* Work request a:
Copy word for word the part of the passage on the historians' brief that begins with the words containing "Twenty-five historians of" and ends with "running for office.".

* Supplied text:
════════
If the court does not “honour the original meaning of the 14th amendment and disqualify Donald Trump,” an eminent historian writes, “it will trash the constitutional defense of democracy designed following slavery’s abolition”

14th Amendment, EpicTop10.com (CC BY 2.0)

Twenty-five historians of the civil war and Reconstruction filed a US supreme court brief in support of the attempt by Colorado to remove Donald Trump from the ballot under the 14th amendment, which bars insurrectionists from running for office.

“For historians,” the group wrote, “contemporary evidence from the decision-makers who sponsored, backed, and voted for the 14th amendment [ratified in 1868] is most probative. Analysis of this evidence demonstrates that decision-makers crafted section three to cover the president and to create an enduring check on insurrection, requiring no additional action from Congress.”

Lawyers for Trump argue that the presidency is not an “office” as described in the 14th amendment, that only congressional action can stop someone from running, and that Trump did not incite an insurrection.
════════
Short-answer chart tasks:
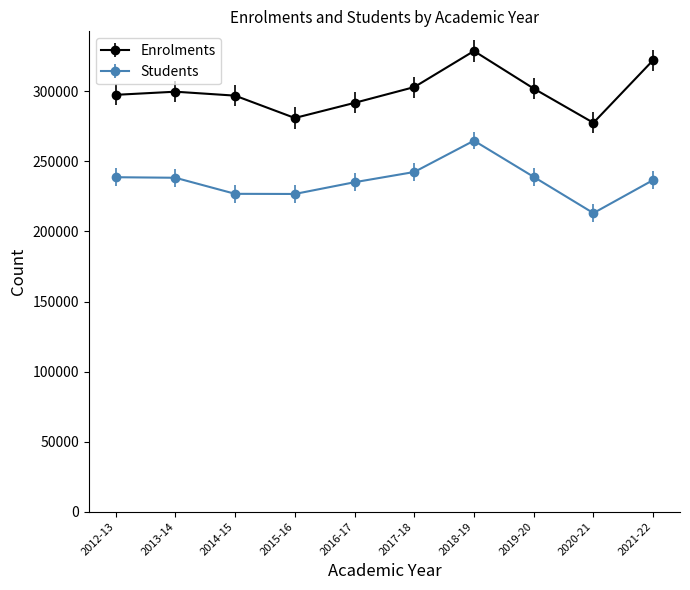

True or false: Enrolments and Students intersect in this chart.

False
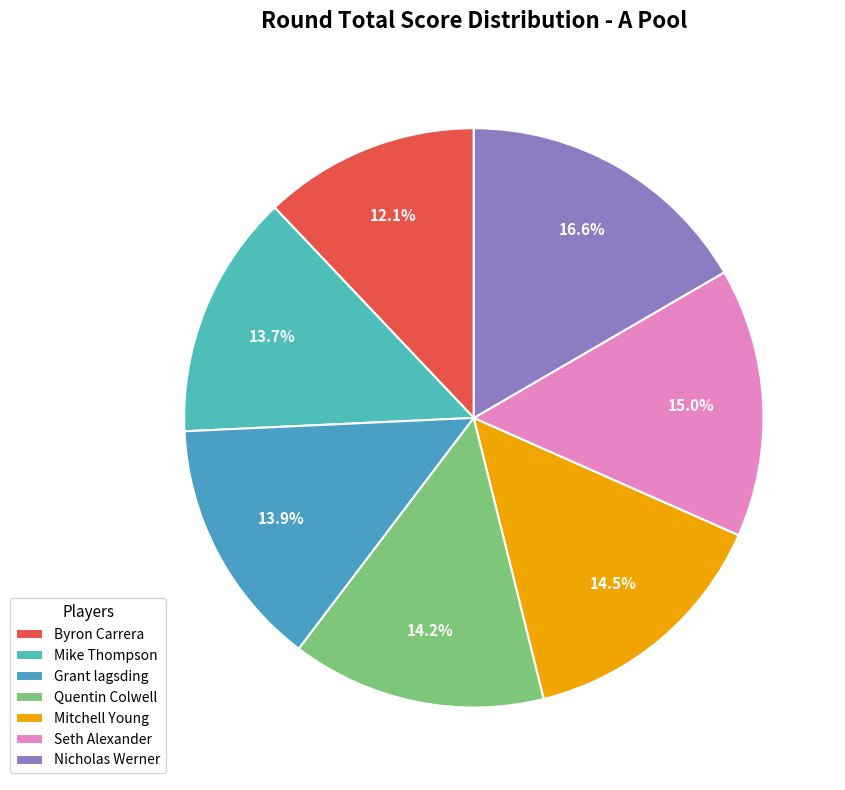

Is there any slice that represents more than half of the pie?

No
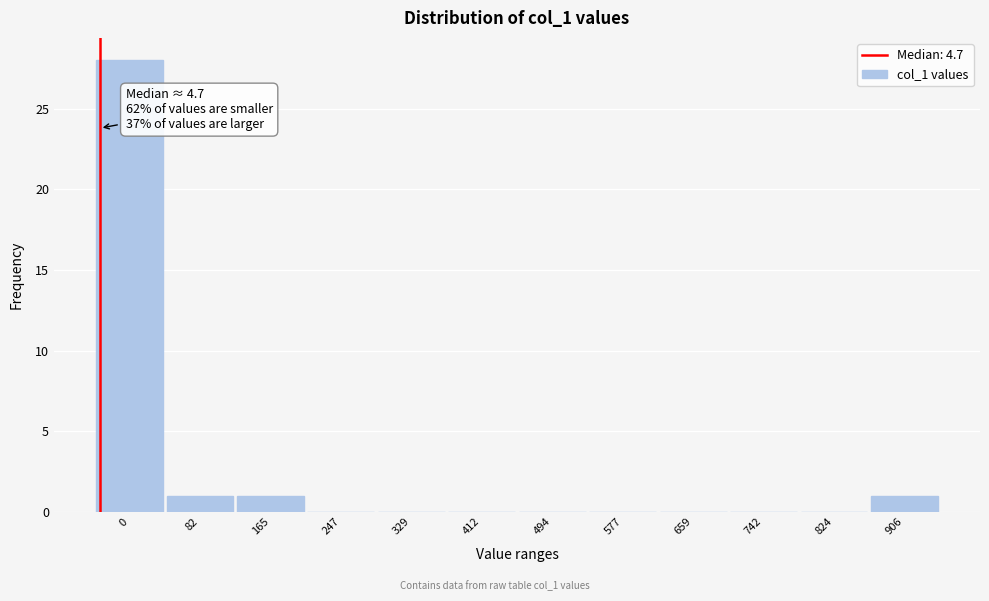

Reading left to right, list all the values displayed in this chart.

0=28	82=1	165=1	247=0	329=0	412=0	494=0	577=0	659=0	742=0	824=0	906=1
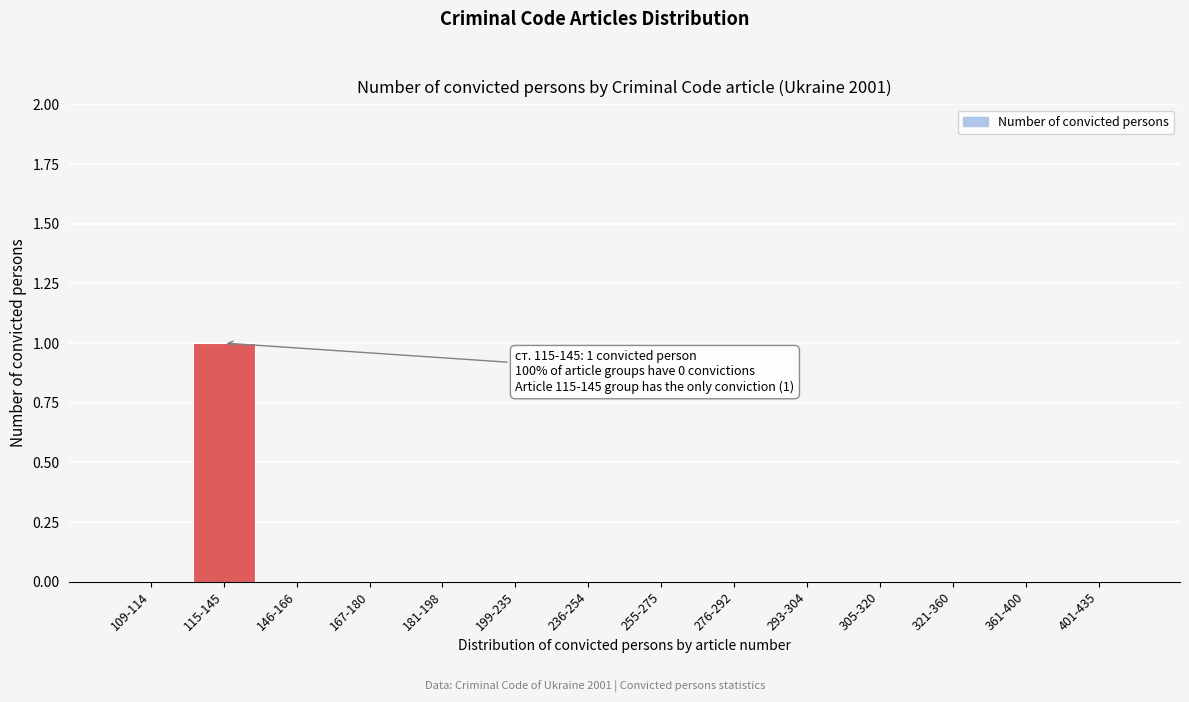

Reading left to right, what are all the values shown in this chart?

109-114=0	115-145=1	146-166=0	167-180=0	181-198=0	199-235=0	236-254=0	255-275=0	276-292=0	293-304=0	305-320=0	321-360=0	361-400=0	401-435=0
════════
* Work request b:
Recast all the chart rows above as a numbered list with no blank lines, and leave the pictures out.

* Answer a:
Twenty-five historians of the civil war and Reconstruction filed a US supreme court brief in support of the attempt by Colorado to remove Donald Trump from the ballot under the 14th amendment, which bars insurrectionists from running for office.

* Answer b:
1. True or false: Enrolments and Students intersect in this chart.
2. False
3. Is there any slice that represents more than half of the pie?
4. No
5. Reading left to right, list all the values displayed in this chart.
6. 0=28	82=1	165=1	247=0	329=0	412=0	494=0	577=0	659=0	742=0	824=0	906=1
7. Reading left to right, what are all the values shown in this chart?
8. 109-114=0	115-145=1	146-166=0	167-180=0	181-198=0	199-235=0	236-254=0	255-275=0	276-292=0	293-304=0	305-320=0	321-360=0	361-400=0	401-435=0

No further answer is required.